● **WHAT TO DO**:
Report each line below that carries the word "envíos".

● **EXERCISE INPUTS**:
# # #
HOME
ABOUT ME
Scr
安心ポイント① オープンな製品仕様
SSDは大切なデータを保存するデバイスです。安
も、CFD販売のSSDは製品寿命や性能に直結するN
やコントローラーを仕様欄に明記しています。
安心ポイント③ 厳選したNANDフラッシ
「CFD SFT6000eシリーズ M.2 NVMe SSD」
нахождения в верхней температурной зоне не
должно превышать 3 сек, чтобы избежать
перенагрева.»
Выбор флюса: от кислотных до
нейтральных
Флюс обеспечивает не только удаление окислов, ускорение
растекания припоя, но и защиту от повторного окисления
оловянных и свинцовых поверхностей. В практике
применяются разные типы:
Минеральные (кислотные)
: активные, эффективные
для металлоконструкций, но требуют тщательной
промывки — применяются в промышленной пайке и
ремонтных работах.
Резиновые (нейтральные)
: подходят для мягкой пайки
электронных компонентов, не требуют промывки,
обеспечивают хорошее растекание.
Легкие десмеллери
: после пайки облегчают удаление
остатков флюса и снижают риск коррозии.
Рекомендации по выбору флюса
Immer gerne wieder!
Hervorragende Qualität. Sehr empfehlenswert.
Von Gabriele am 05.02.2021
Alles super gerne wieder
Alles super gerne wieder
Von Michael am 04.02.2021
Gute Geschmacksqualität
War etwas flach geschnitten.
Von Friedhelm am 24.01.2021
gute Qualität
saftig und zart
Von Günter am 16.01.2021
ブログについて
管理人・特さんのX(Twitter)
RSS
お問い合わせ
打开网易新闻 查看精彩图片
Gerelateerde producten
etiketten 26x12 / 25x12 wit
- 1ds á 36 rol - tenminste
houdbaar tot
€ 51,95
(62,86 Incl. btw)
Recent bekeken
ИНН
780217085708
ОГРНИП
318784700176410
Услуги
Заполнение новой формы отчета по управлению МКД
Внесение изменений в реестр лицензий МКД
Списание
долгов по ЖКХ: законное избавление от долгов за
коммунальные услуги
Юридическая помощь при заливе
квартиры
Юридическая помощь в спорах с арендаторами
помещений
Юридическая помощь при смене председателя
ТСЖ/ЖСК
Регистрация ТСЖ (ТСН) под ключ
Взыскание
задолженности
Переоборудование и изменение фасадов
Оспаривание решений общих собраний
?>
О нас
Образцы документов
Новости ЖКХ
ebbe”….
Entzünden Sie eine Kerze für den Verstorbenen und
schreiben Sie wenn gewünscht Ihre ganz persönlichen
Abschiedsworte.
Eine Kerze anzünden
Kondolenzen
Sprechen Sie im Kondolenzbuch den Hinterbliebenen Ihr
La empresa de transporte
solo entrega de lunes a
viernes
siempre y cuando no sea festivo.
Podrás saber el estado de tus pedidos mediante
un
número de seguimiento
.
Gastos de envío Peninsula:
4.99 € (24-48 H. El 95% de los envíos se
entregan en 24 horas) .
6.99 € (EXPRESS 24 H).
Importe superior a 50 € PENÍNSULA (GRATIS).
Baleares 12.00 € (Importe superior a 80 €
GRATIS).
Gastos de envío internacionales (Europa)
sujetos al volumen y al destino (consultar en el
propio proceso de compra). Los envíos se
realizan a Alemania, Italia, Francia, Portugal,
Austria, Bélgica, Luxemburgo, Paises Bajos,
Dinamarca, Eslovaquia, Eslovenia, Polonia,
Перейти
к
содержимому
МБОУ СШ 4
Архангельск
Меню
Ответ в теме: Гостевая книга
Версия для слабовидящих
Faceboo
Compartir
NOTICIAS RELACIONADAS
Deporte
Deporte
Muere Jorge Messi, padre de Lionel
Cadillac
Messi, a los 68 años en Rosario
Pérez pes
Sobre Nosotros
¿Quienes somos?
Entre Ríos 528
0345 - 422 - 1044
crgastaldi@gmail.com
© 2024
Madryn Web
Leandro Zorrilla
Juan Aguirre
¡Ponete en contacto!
# # #
● **RESULT OF THIS TASK**:
4.99 € (24-48 H. El 95% de los envíos se
propio proceso de compra). Los envíos se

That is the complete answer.